Researchers at the McKusick-Nathans Institute of Genetic Medicine at Johns Hopkins have found a new technology to analyze and understand the secrets of the junk DNA. Junk DNA contains critical regions for controlling gene function.
These genes that regulate various similar actions need not be the same in all species. The study will be published online at Science Express. The researchers used the zebrafish to test mammalian DNA and identify DNA sequences, known as enhancers. These sequences are involved in turning on a gene. They took the particular RET gene which is associated with Hirschsprung disease and multiple endocrine neoplasia (MEN2).

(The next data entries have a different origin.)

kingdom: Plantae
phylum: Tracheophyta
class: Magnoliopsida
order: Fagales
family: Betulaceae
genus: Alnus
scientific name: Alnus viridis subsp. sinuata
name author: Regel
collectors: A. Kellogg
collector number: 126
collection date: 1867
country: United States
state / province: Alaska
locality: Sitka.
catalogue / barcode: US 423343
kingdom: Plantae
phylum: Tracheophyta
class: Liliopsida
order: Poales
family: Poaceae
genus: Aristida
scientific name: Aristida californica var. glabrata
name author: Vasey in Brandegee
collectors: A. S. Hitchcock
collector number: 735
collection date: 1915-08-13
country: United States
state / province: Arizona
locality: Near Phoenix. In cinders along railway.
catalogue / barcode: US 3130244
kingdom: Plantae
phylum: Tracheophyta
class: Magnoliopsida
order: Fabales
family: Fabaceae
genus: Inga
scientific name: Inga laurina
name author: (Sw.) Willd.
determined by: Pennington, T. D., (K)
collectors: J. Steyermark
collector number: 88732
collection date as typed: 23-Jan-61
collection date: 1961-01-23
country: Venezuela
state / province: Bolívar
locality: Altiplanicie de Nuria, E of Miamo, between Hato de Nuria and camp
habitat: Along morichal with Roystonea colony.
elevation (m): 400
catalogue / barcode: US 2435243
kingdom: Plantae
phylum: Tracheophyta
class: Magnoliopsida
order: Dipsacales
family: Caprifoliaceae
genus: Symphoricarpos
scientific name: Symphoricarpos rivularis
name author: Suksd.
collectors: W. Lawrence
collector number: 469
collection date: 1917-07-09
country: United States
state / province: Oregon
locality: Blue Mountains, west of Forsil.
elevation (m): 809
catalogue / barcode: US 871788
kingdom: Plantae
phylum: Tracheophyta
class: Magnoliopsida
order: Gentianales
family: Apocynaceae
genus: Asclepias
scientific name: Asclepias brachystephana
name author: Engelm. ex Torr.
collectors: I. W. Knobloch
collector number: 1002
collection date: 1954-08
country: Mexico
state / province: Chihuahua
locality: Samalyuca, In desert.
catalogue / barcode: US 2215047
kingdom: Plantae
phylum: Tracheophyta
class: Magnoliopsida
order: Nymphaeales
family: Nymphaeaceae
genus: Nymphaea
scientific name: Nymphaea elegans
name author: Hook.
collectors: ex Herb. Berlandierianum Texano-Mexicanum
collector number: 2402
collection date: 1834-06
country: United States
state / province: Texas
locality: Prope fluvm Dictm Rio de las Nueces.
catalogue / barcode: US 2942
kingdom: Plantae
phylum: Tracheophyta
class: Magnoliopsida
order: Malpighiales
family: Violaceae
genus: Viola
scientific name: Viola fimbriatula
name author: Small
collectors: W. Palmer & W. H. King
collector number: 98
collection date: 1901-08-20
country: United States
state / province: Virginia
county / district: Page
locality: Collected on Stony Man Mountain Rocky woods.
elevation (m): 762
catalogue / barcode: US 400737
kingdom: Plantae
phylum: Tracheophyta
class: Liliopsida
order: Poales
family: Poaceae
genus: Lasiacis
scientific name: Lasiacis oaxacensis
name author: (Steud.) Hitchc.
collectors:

Researchers identified DNA sequences that can control RET by using the technique that they have developed. Hirschsprung disease (congenital megacolon) is a common birth defect marked by bowel obstruction. MEN2 is an inherited predisposition to neuroendocrine cancers. Mutation in enhancers plays a role in human disease progression. But enhancer mutations are difficult to locate as enhancers are located in the 98 % of the human genome that does not code for protein.
They are otherwise called as non-coding DNA, junk DNA. These sequences do not follow any rules or sequence pattern. Andy McCallion, Ph.D., an assistant professor in the McKusick-Nathans Institute said that it is difficult to locate the particular sequence that is involved in the disease formation because it is difficult to look at immense stretches of DNA. Traditionally, DNA sequences are supposed to look similar to function similarly.
This is the best strategy used for studying similar species. But from an evolutionary standpoint, the last common ancestor of human and zebrafish lived more than 300 million years ago. But the Hopkins researchers developed the new system, by which virtually any DNA sequence can be tested for its ability to turn on a marker gene in zebrafish embryos.
The system allows researchers to study more sequences in a shorter period of time. Using this, they identified several human enhancers able to control expression consistent with the zebrafish ret gene. Shannon Fisher, M.D., Ph.D., the study's first author and an assistant professor in cell biology in Johns Hopkins' Institute for Basic Biomedical Sciences said that Zebrafish are small, about a half inch in length, they grow quickly, and are relatively inexpensive to maintain compared to mice or rats.
The researchers plan to extend their research by analyzing the RET enhancers they found to identify other mutations that might contribute to Hirschsprung disease and MEN2. They have also asked the other researchers to collectively build a database of human enhancers. The research was funded by the March of Dimes and the National Institutes of Health.